Search the listing below for the line containing "left eye: (608, 221)". From there through the line containing "right back paw: (479, 492)", transcribe every line exactly, both ends included.

Available records:
________________________________________
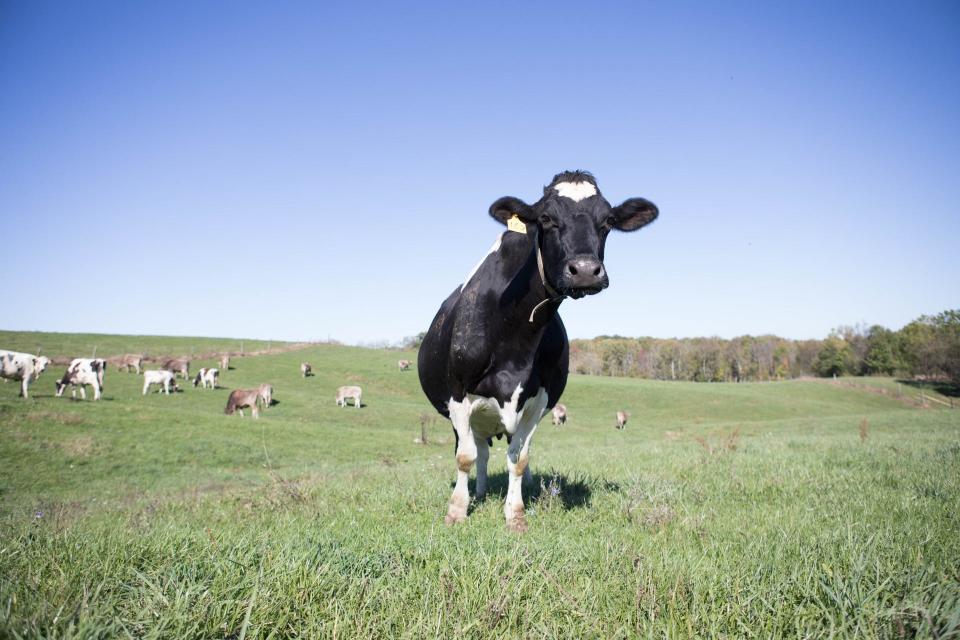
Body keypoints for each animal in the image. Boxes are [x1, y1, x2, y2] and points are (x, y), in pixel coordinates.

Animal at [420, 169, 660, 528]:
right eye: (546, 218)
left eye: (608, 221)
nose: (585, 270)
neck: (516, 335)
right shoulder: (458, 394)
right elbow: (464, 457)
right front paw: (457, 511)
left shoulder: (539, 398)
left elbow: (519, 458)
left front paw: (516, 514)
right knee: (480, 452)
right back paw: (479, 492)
________________________________________
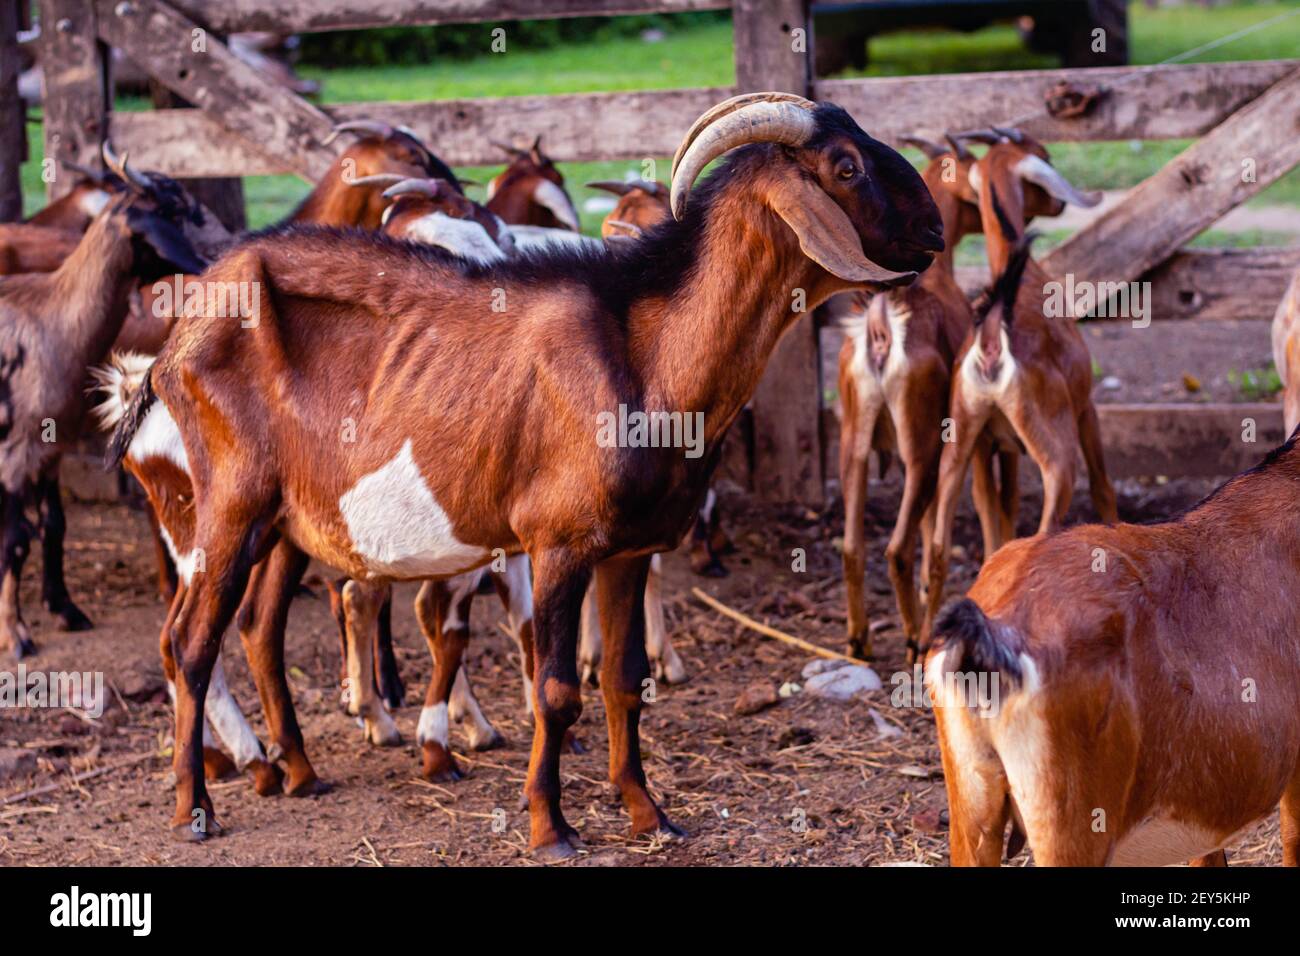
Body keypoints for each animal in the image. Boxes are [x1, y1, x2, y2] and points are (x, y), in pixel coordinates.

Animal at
________________________________________
Answer below:
left eye: (608, 221)
nose: (585, 270)
neck: (516, 335)
right shoulder: (458, 394)
right elbow: (464, 457)
right front paw: (457, 511)
left shoulder: (539, 398)
left elbow: (519, 458)
left front paw: (516, 514)
right knee: (480, 452)
right back paw: (479, 492)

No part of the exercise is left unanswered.